Start of Supplied information

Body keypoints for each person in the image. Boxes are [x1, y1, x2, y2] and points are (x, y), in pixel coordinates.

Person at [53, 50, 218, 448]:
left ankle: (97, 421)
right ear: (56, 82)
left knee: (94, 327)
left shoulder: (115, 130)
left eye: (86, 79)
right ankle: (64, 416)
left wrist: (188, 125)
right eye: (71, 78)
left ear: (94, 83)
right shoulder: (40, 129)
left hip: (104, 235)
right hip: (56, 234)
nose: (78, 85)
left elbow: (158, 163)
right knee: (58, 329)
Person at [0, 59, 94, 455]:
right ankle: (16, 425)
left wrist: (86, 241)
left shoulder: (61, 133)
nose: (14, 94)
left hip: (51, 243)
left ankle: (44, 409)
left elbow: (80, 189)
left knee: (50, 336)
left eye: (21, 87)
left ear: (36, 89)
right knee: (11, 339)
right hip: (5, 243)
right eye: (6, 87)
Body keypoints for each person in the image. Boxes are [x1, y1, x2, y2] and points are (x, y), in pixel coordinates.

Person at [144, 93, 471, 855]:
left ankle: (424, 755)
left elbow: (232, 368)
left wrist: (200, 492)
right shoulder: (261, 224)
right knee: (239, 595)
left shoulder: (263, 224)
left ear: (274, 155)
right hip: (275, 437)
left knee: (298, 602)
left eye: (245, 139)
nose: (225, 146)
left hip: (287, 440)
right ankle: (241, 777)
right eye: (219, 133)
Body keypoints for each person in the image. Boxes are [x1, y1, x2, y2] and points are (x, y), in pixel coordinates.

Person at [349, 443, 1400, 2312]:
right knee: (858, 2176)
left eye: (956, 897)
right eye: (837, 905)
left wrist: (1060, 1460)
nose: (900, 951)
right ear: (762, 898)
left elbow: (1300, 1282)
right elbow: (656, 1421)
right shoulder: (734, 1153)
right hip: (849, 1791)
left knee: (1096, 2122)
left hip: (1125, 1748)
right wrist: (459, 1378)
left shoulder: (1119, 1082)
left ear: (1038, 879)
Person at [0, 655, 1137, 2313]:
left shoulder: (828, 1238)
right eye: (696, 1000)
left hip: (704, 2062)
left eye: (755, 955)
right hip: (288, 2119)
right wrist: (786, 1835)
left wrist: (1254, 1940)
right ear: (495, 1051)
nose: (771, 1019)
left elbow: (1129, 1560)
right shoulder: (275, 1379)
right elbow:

End of Supplied information

Your instructions
In the lines above, locate the string "knee". Copy every line where it occurs.

Answer to this task
left knee: (94, 327)
right knee: (58, 329)
left knee: (50, 336)
right knee: (11, 339)
right knee: (239, 595)
left knee: (298, 602)
right knee: (858, 2176)
left knee: (1096, 2122)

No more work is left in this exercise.